Studio album by Fred Hammond
- Released: April 28, 1998
- Recorded: 1997–1998
- Genre: CCM, contemporary gospel
- Length: 143:13
- Label: Verity Records
- Producer: Fred Hammond, Paul Wright III

Fred Hammond chronology
| The Spirit of David (1996) | Pages Of Life - Chapters I & II (1998) | Purposed by Design (2000) |

= Pages of Life - Chapters I & II =

Pages of Life - Chapters I & II is the fifth album from contemporary gospel singer Fred Hammond. The album was released on April 28, 1998 through Verity Records and Zomba Recording Corporation. The album is a collaboration with vocalists and musicians of Radical For Christ.

The album consists of two discs:.
- Chapter I contains 16 original tracks, including the smash hit 'Let The Praise Begin'.
- Chapter II is a live album, and contains tracks from Chapter I, and additional original material.
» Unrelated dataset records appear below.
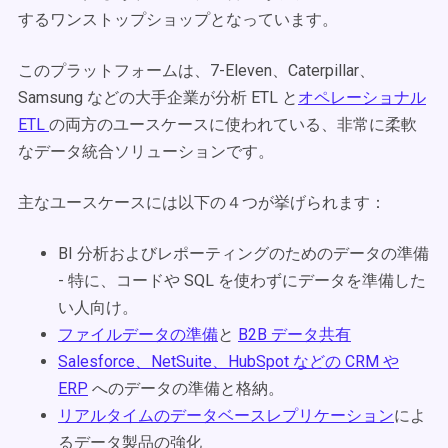
するワンストップショップとなっています。
このプラットフォームは、7-Eleven、Caterpillar、
Samsung などの大手企業が分析 ETL と
オペレーショナル
ETL
の両方のユースケースに使われている、非常に柔軟
なデータ統合ソリューションです。
主なユースケースには以下の４つが挙げられます：
BI 分析およびレポーティングのためのデータの準備
- 特に、コードや SQL を使わずにデータを準備した
い人向け。
ファイルデータの準備
と
B2B データ共有
Salesforce、NetSuite、HubSpot などの CRM や
ERP
へのデータの準備と格納。
リアルタイムのデータベースレプリケーション
によ
るデータ製品の強化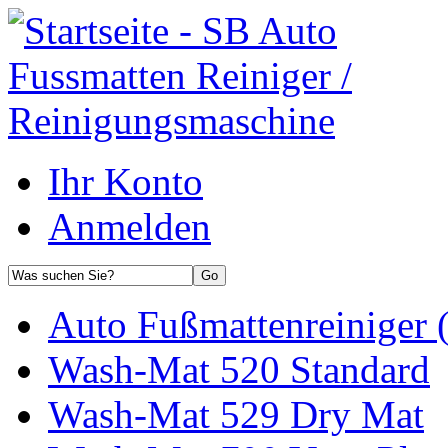
Ihr Konto
Anmelden
Auto Fußmattenreiniger 
Wash-Mat 520 Standard
Wash-Mat 529 Dry Mat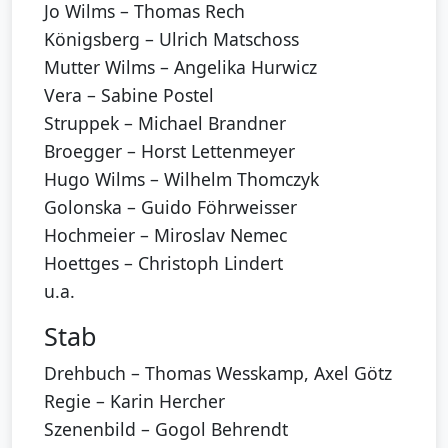
Jo Wilms – Thomas Rech
Königsberg – Ulrich Matschoss
Mutter Wilms – Angelika Hurwicz
Vera – Sabine Postel
Struppek – Michael Brandner
Broegger – Horst Lettenmeyer
Hugo Wilms – Wilhelm Thomczyk
Golonska – Guido Föhrweisser
Hochmeier – Miroslav Nemec
Hoettges – Christoph Lindert
u.a.
Stab
Drehbuch – Thomas Wesskamp, Axel Götz
Regie – Karin Hercher
Szenenbild – Gogol Behrendt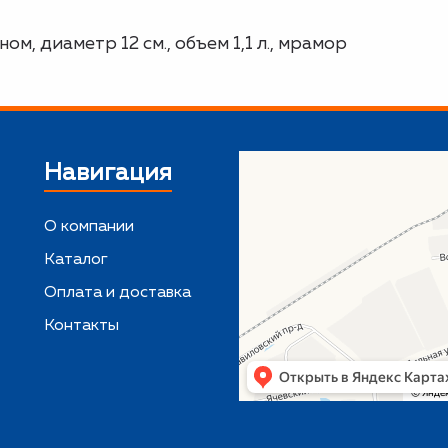
, диаметр 12 см., объем 1,1 л., мрамор
Навигация
О компании
Каталог
,
Оплата и доставка
Контакты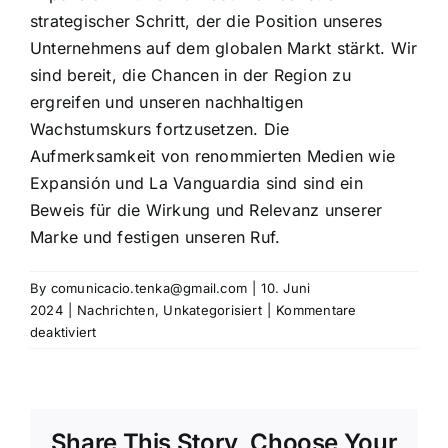
strategischer Schritt, der die Position unseres
Unternehmens auf dem globalen Markt stärkt. Wir
sind bereit, die Chancen in der Region zu
ergreifen und unseren nachhaltigen
Wachstumskurs fortzusetzen. Die
Aufmerksamkeit von renommierten Medien wie
Expansión
und
La Vanguardia
sind
sind ein
Beweis für die Wirkung und Relevanz unserer
Marke und festigen unseren Ruf.
By
comunicacio.tenka@gmail.com
|
10. Juni
2024
|
Nachrichten
,
Unkategorisiert
|
Kommentare
für
deaktiviert
Tenka
Best
Mexico:
Internationale
Share This Story, Choose Your
Expansion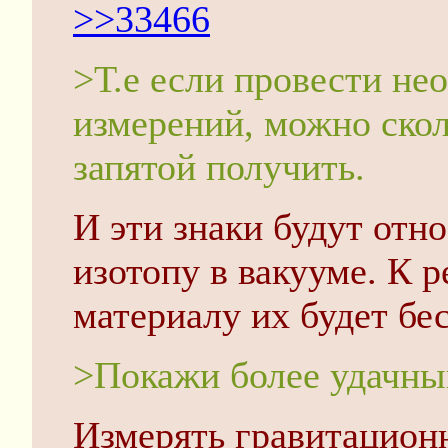
>>33466
>Т.е если провести не
измерений, можно скол
запятой получить.
И эти знаки будут отн
изотопу в вакууме. К 
материалу их будет бе
>Покажи более удачны
Измерять гравитацион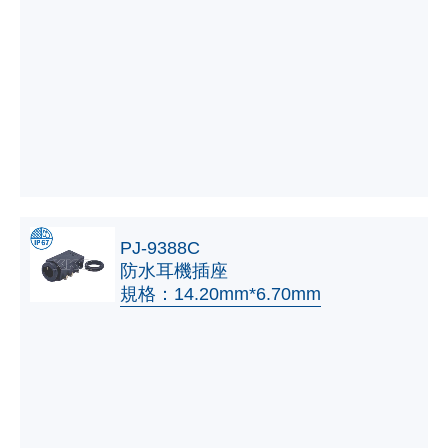
PJ-9388C
防水耳機插座
規格：14.20mm*6.70mm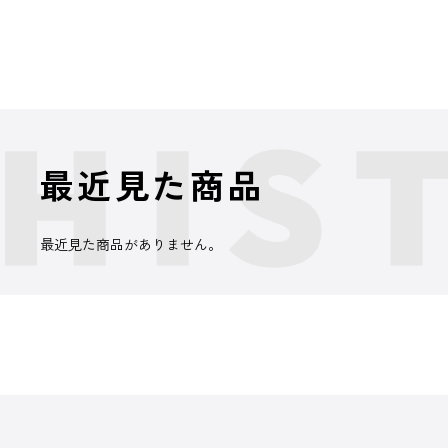
最近見た商品
最近見た商品がありません。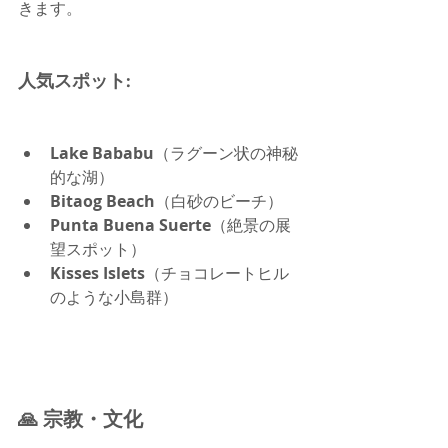
きます。
人気スポット:
Lake Bababu
（ラグーン状の神秘
的な湖）
Bitaog Beach
（白砂のビーチ）
Punta Buena Suerte
（絶景の展
望スポット）
Kisses Islets
（チョコレートヒル
のような小島群）
🙏 宗教・文化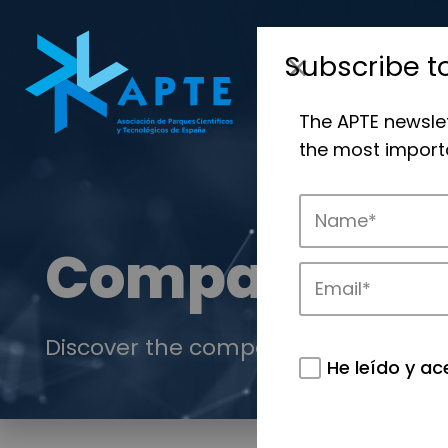
Subscribe t
The APTE newsle
the most importa
Companies
Discover the companies that drive in
He leído y ac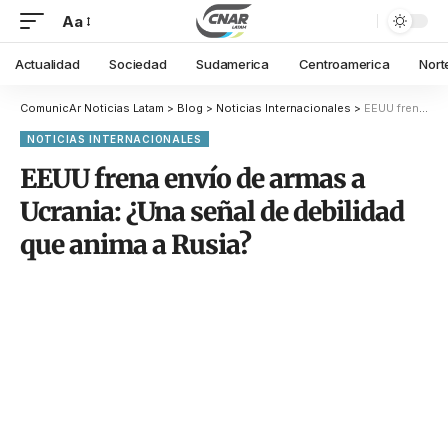
Aa
Actualidad
Sociedad
Sudamerica
Centroamerica
Nort
ComunicAr Noticias Latam
>
Blog
>
Noticias Internacionales
>
EEUU frena envío de armas a Ucrania: ¿Una señal de debilidad que anima a Rusia?
NOTICIAS INTERNACIONALES
EEUU frena envío de armas a
Ucrania: ¿Una señal de debilidad
que anima a Rusia?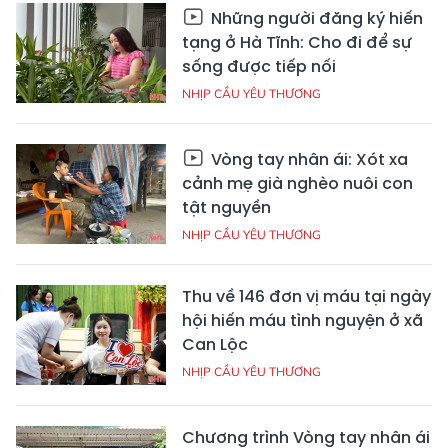
Những người đăng ký hiến
tạng ở Hà Tĩnh: Cho đi để sự
sống được tiếp nối
NHỊP CẦU YÊU THƯƠNG
Vòng tay nhân ái: Xót xa
cảnh mẹ già nghèo nuôi con
tật nguyền
NHỊP CẦU YÊU THƯƠNG
Thu về 146 đơn vị máu tại ngày
hội hiến máu tình nguyện ở xã
Can Lộc
NHỊP CẦU YÊU THƯƠNG
Chương trình Vòng tay nhân ái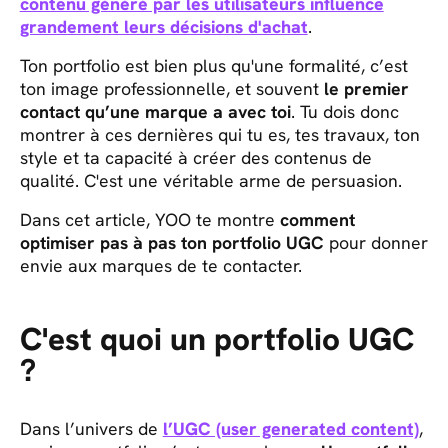
contenu généré par les utilisateurs influence
grandement leurs décisions d'achat
.
Ton portfolio est bien plus qu'une formalité, c’est
ton image professionnelle, et souvent
le premier
contact qu’une marque a avec toi
. Tu dois donc
montrer à ces dernières qui tu es, tes travaux, ton
style et ta capacité à créer des contenus de
qualité. C'est une véritable arme de persuasion.
Dans cet article, YOO te montre
comment
optimiser pas à pas ton portfolio UGC
pour donner
envie aux marques de te contacter.
C'est quoi un portfolio UGC
?
Dans l’univers de
l’UGC (user generated content)
,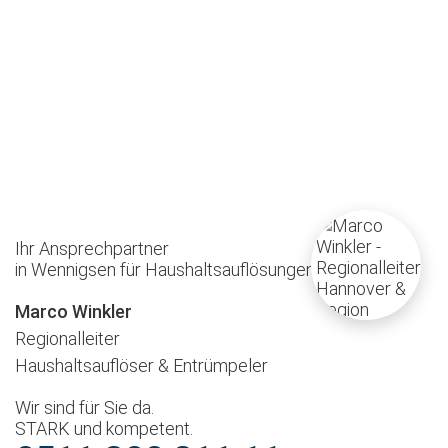
Ihr Ansprechpartner
in Wennigsen für Haushaltsauflösungen
Marco Winkler
Regionalleiter
Haushaltsauflöser & Entrümpeler
Wir sind für Sie da.
STARK und kompetent.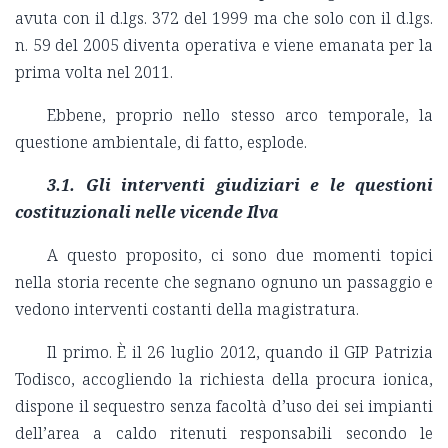
avuta con il d.lgs. 372 del 1999 ma che solo con il d.lgs.
n. 59 del 2005 diventa operativa e viene emanata per la
prima volta nel 2011.
Ebbene, proprio nello stesso arco temporale, la
questione ambientale, di fatto, esplode.
3.1. Gli interventi giudiziari e le questioni
costituzionali nelle vicende Ilva
A questo proposito, ci sono due momenti topici
nella storia recente che segnano ognuno un passaggio e
vedono interventi costanti della magistratura.
Il primo. È il 26 luglio 2012, quando il GIP Patrizia
Todisco, accogliendo la richiesta della procura ionica,
dispone il sequestro senza facoltà d’uso dei sei impianti
dell’area a caldo ritenuti responsabili secondo le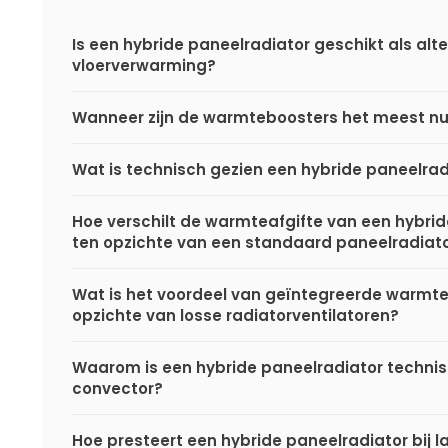
Is een hybride paneelradiator geschikt als alte
vloerverwarming?
Wanneer zijn de warmteboosters het meest nu
Wat is technisch gezien een hybride paneelrad
Hoe verschilt de warmteafgifte van een hybri
ten opzichte van een standaard paneelradiat
Wat is het voordeel van geïntegreerde warmt
opzichte van losse radiatorventilatoren?
Waarom is een hybride paneelradiator techni
convector?
Hoe presteert een hybride paneelradiator bij l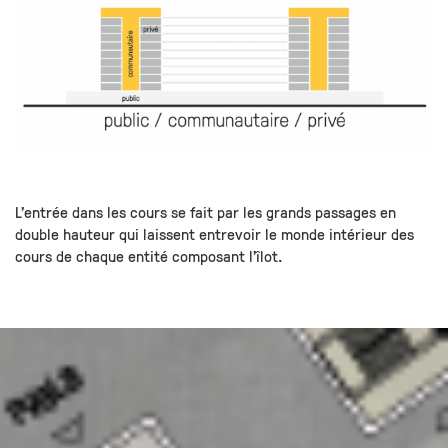
L’entrée dans les cours se fait par les grands passages en
double hauteur qui laissent entrevoir le monde intérieur des
cours de chaque entité composant l’îlot.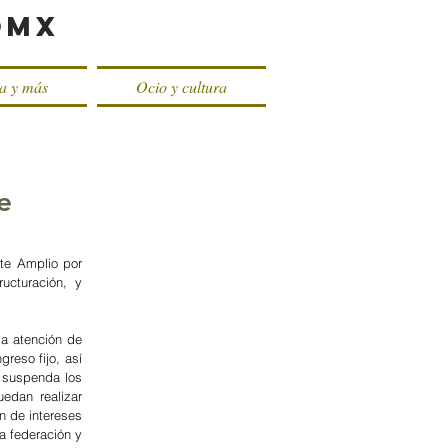
oMX
ca y más
Ocio y cultura
e
te Amplio por 
cturación, y 
a atención de 
eso fijo, así 
 suspenda los 
dan realizar 
 de intereses 
 federación y 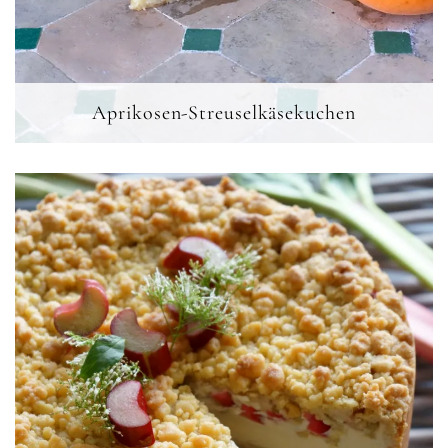
Aprikosen-Streuselkäsekuchen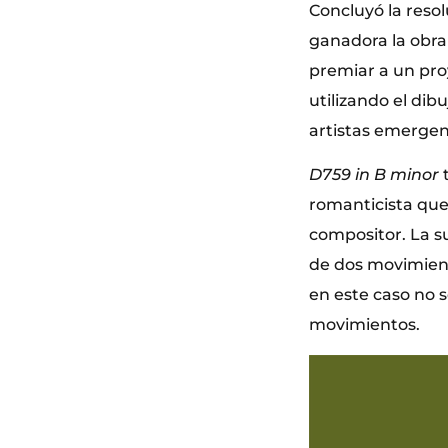
Concluyó la res
ganadora la obr
premiar a un proy
utilizando el di
artistas emergen
D759 in B minor
romanticista que
compositor. La s
de dos movimient
en este caso no 
movimientos.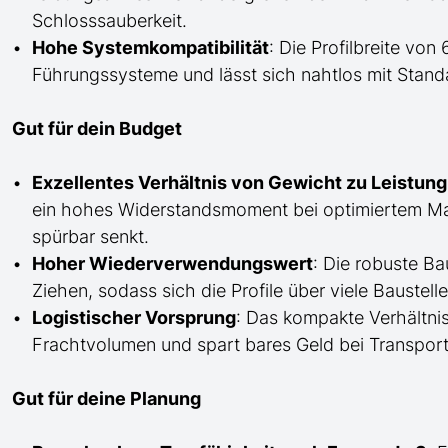
Schlosssauberkeit.
Hohe Systemkompatibilität
: Die Profilbreite vo
Führungssysteme und lässt sich nahtlos mit Stand
Gut für dein Budget
Exzellentes Verhältnis von Gewicht zu Leistung
ein hohes Widerstandsmoment bei optimiertem Mate
spürbar senkt.
Hoher Wiederverwendungswert
: Die robuste B
Ziehen, sodass sich die Profile über viele Baustel
Logistischer Vorsprung
: Das kompakte Verhältn
Frachtvolumen und spart bares Geld bei Transport 
Gut für deine Planung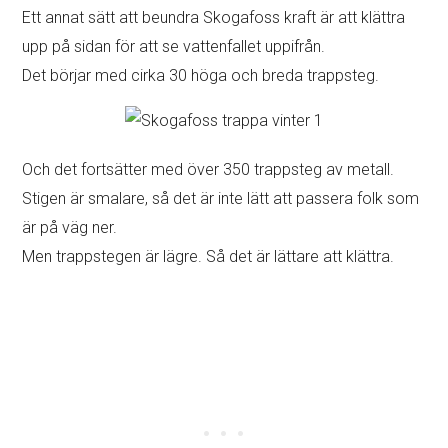
Ett annat sätt att beundra Skogafoss kraft är att klättra
upp på sidan för att se vattenfallet uppifrån.
Det börjar med cirka 30 höga och breda trappsteg.
Och det fortsätter med över 350 trappsteg av metall.
Stigen är smalare, så det är inte lätt att passera folk som
är på väg ner.
Men trappstegen är lägre. Så det är lättare att klättra.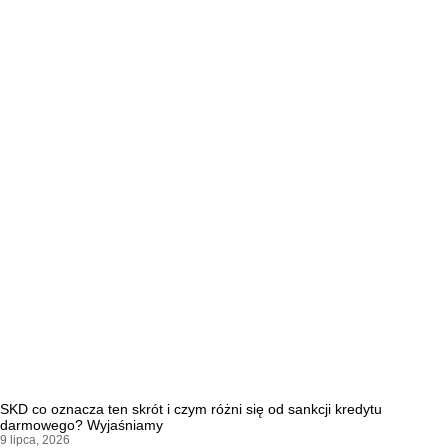
SKD co oznacza ten skrót i czym różni się od sankcji kredytu
darmowego? Wyjaśniamy
9 lipca, 2026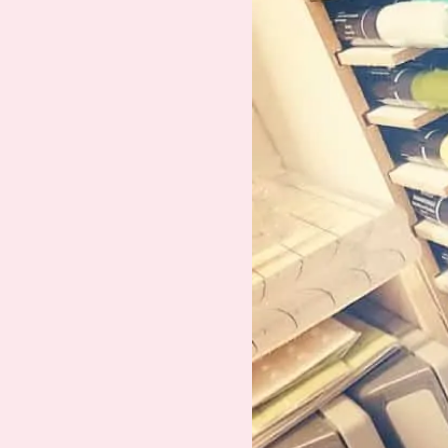
Suche
Impressum
Datenschutz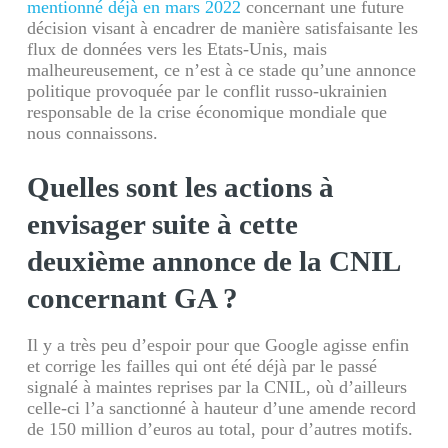
mentionné déjà en mars 2022
concernant une future
décision visant à encadrer de manière satisfaisante les
flux de données vers les Etats-Unis, mais
malheureusement, ce n’est à ce stade qu’une annonce
politique provoquée par le conflit russo-ukrainien
responsable de la crise économique mondiale que
nous connaissons.
Quelles sont les actions à
envisager suite à cette
deuxième annonce de la CNIL
concernant GA ?
Il y a très peu d’espoir pour que Google agisse enfin
et corrige les failles qui ont été déjà par le passé
signalé à maintes reprises par la CNIL, où d’ailleurs
celle-ci l’a sanctionné à hauteur d’une amende record
de 150 million d’euros au total, pour d’autres motifs.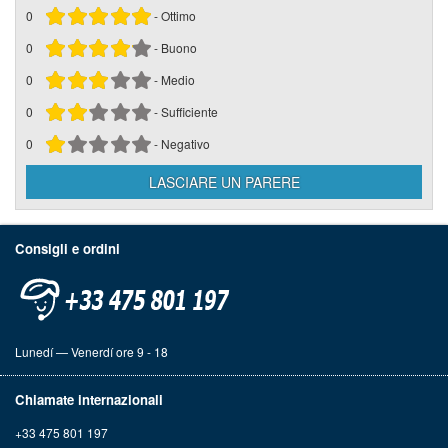
0
- Ottimo
0
- Buono
0
- Medio
0
- Sufficiente
0
- Negativo
Consigli e ordini
Lunedí — Venerdí ore 9 - 18
Chiamate internazionali
+33 475 801 197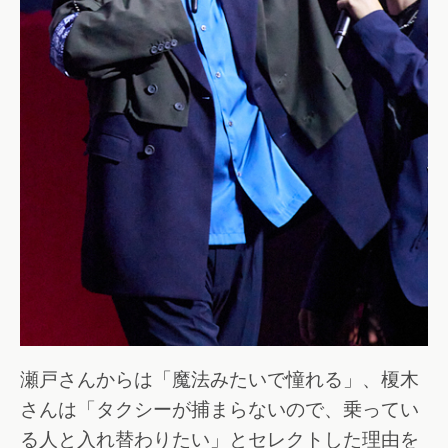
瀬戸さんからは「魔法みたいで憧れる」、榎木
さんは「タクシーが捕まらないので、乗ってい
る人と入れ替わりたい」とセレクトした理由を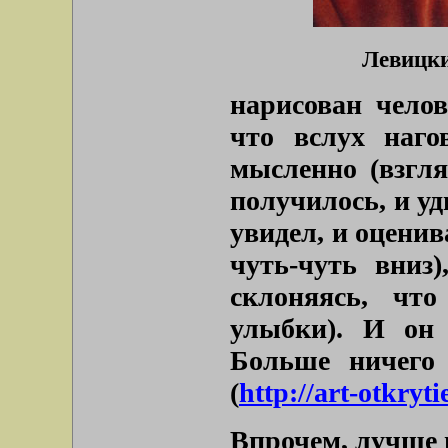
Левицки
нарисован челов
что вслух наго
мысленно (взгля
получилось, и уд
увидел, и оценив
чуть-чуть вниз
склоняясь, что
улыбки). И он 
Больше ничего 
(
http://art-otkryt
Впрочем, лучше 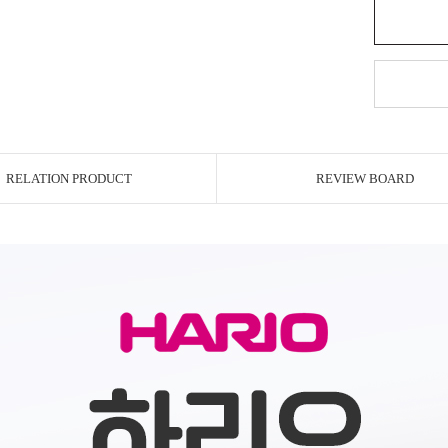
RELATION PRODUCT
REVIEW BOARD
It was recorded live at The Straight Gate Church in Detroit on Saturday, November 29, 1997 at 6pm.

==Track listing==

[Chapter I - Studio]
1. "Let The Praise Begin" (Fred Hammond) - 5:21
2. "He's A Rock (Interlude)" (Fred Hammond) - 0:42
3. "I Wanna Know Your Ways" (Fred Hammond) - 4:35
4. "I Will Bless His Holy Name" (Fred Hammond, Kim Rutherford) - 4:46
5. "Jesus Is All" (Fred Hammond) - 5:13
6. "Your Steps Are Ordered" (Fred Hammond, Kim Rutherford) - 6:20
7. "Please Don't Pass Me By" (Fred Hammond, Tommie Walker, Kim Rutherford) - 5:05
8. "You Were Much Closer" (Fred Hammond, Noel Hall) - 4:50
9. "Just To Be Close To You" (Fred Hammond, Noel Hall) - 2:42
10. "He's God" (Fred Hammond, Noel Hall, Kim Rutherford) - 4:56
11. "All Things Are Working" (Fred Hammond, Tommie Walker, Kim Rutherford) - 5:38
12. "No Way, No Way (You Won't Lose)" (Fred Hammond, Kim Rutherford) - 4:02
13. "Your Love" (Fred Hammond, Kim Rutherford, Jason D. Jordan) - 4:56
14. "I Wanna Be Yours" (Fred Hammond, David Ivey, Noel Hall) - 4:45
15. "You Called Me Friend" (Fred Hammond, Maurice David Crutcher, Kim Rutherford) - 4:04
16. "You Are My Song" (Fred Hammond, Maurice David Crutcher) - 4:00

[Chapter II - Live]
1. "Intro" (Fred Hammond) - 1:27
2. "Let The Praise Begin" (Fred Hammond) - 7:06
3. "When The Spirit Of The Lord" (James McCurdy, Fred Hammond) - 4:42
4. "Glory To Glory To Glory" (Fred Hammond) - 7:02
5. "I Wanna Know Your Ways (Intro)" (Fred Hammond) - 2:35
6. "I Wanna Know Your Ways" (Fred Hammond) - 6:20
7. "Jesus Is All (Intro)" (Writer Unknown) - 6:00
8. "Jesus Is All" (Fred Hammond) - 6:45
9. "Your Steps Are Ordered" (Fred Hammond, Kim Rutherford) - 7:45
10. "No Weapon" (Fred Hammond, Alvin Moore) - 6:10
11. "Dwell" (Fred Hammond, Kim Rutherford) - 5:41
12. "We're Blessed/Shout Unto God" (Fred Hammond, Tommie Walker/Fred Hammond, Tommie Walker, David Ivey) - 5:30
13. "We're Blessed/Shout Unto God (Finale)" (Fred Hammond) - 4:43

==Personnel==

Producer:
- Fred Hammond for Face to Face Productions - (Chapter I & Chapter II)

Co-Producer:
- Paul Wright III for MPW Entertainment Corp. - (Chapter II)

Executive Producers:
- Fred Hammond - (Chapter I & Chapter II)
- Paul Wright III - (Chapter II)

Lead vocals and arrangement:
- Fred Hammond

Background vocals:
- Radical for Christ

==Charts and certifications==

The album reached number one on the Billboard Top Gospel Albums chart, remaining atop the chart for more than 15 weeks. It peaked at number 51 on the Billboard 200 albums chart. The album has reached Platinum status.